▸ Problem details
Please pull the text from every one of the rows below, copying each line word for word and leaving out the pictures.

▸ Dataset content
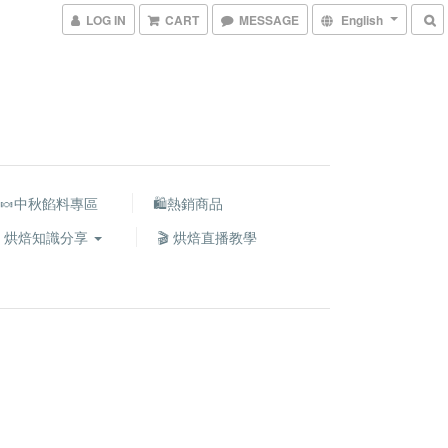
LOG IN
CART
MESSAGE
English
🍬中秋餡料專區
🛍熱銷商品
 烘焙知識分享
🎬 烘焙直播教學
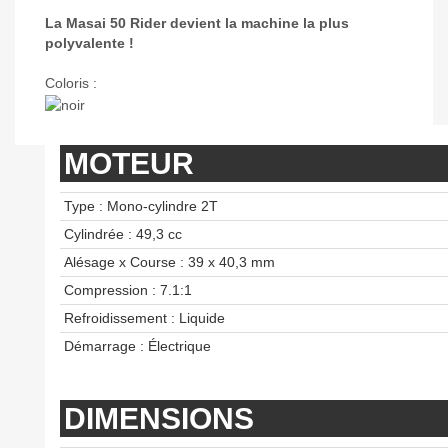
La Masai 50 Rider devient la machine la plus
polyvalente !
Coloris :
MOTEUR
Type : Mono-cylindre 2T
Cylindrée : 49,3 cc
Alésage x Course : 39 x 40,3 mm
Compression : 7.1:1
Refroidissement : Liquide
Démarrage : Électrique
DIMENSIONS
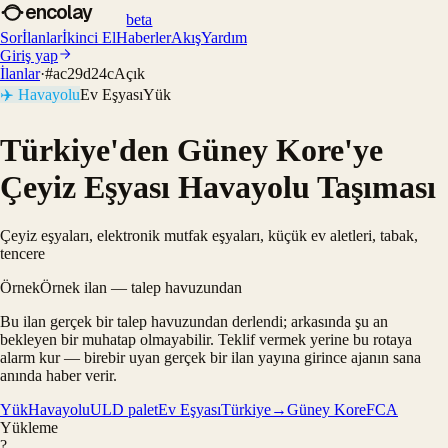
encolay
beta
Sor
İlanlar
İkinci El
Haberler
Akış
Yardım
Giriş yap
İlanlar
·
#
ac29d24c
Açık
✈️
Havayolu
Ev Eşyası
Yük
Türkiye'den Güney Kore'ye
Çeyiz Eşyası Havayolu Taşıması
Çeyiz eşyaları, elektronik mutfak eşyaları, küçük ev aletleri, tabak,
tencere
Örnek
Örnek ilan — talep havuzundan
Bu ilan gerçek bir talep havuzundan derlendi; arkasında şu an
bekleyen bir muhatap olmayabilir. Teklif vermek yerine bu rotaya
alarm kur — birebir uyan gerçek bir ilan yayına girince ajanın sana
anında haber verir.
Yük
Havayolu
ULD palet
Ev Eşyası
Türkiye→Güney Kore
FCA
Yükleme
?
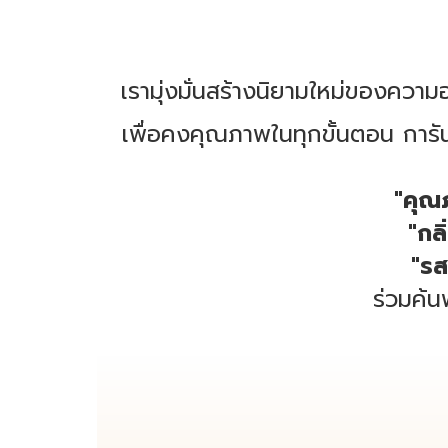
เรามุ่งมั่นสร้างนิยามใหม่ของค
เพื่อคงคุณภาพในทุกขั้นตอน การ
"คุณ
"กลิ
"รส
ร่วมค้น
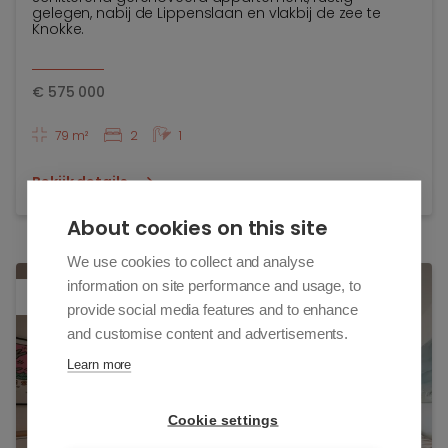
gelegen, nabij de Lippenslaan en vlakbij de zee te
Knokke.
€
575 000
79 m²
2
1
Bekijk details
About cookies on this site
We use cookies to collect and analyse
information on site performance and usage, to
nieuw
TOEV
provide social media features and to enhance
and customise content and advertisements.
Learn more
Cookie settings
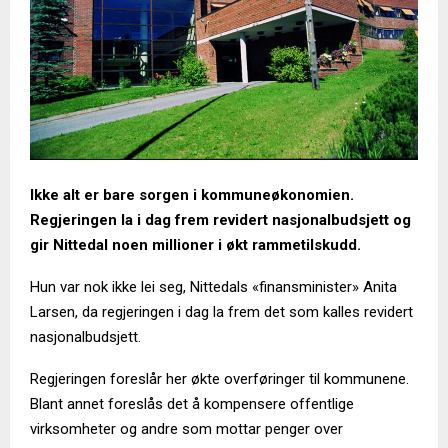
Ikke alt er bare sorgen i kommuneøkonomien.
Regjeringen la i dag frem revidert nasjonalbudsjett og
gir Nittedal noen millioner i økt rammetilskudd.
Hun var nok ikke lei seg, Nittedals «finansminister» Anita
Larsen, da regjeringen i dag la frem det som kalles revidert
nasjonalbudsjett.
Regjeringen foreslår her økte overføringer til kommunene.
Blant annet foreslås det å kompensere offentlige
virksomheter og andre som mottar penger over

▸ Solution for this problem
LOG IN
CART
MESSAGE
English
🍬中秋餡料專區
🛍熱銷商品
 烘焙知識分享
🎬 烘焙直播教學
La Masai 50 Rider devient la machine la plus
polyvalente !
Coloris :
MOTEUR
Type : Mono-cylindre 2T
Cylindrée : 49,3 cc
Alésage x Course : 39 x 40,3 mm
Compression : 7.1:1
Refroidissement : Liquide
Démarrage : Électrique
DIMENSIONS
encolay
beta
Sor
İlanlar
İkinci El
Haberler
Akış
Yardım
Giriş yap
İlanlar
·
#
ac29d24c
Açık
✈️
Havayolu
Ev Eşyası
Yük
Türkiye'den Güney Kore'ye
Çeyiz Eşyası Havayolu Taşıması
Çeyiz eşyaları, elektronik mutfak eşyaları, küçük ev aletleri, tabak,
tencere
Örnek
Örnek ilan — talep havuzundan
Bu ilan gerçek bir talep havuzundan derlendi; arkasında şu an
bekleyen bir muhatap olmayabilir. Teklif vermek yerine bu rotaya
alarm kur — birebir uyan gerçek bir ilan yayına girince ajanın sana
anında haber verir.
Yük
Havayolu
ULD palet
Ev Eşyası
Türkiye→Güney Kore
FCA
Yükleme
?
เรามุ่งมั่นสร้างนิยามใหม่ของค
เพื่อคงคุณภาพในทุกขั้นตอน การ
"คุณ
"กลิ
"รส
ร่วมค้น
gelegen, nabij de Lippenslaan en vlakbij de zee te
Knokke.
€
575 000
79 m²
2
1
Bekijk details
About cookies on this site
We use cookies to collect and analyse
information on site performance and usage, to
nieuw
TOEV
provide social media features and to enhance
and customise content and advertisements.
Learn more
Cookie settings
Ikke alt er bare sorgen i kommuneøkonomien.
Regjeringen la i dag frem revidert nasjonalbudsjett og
gir Nittedal noen millioner i økt rammetilskudd.
Hun var nok ikke lei seg, Nittedals «finansminister» Anita
Larsen, da regjeringen i dag la frem det som kalles revidert
nasjonalbudsjett.
Regjeringen foreslår her økte overføringer til kommunene.
Blant annet foreslås det å kompensere offentlige
virksomheter og andre som mottar penger over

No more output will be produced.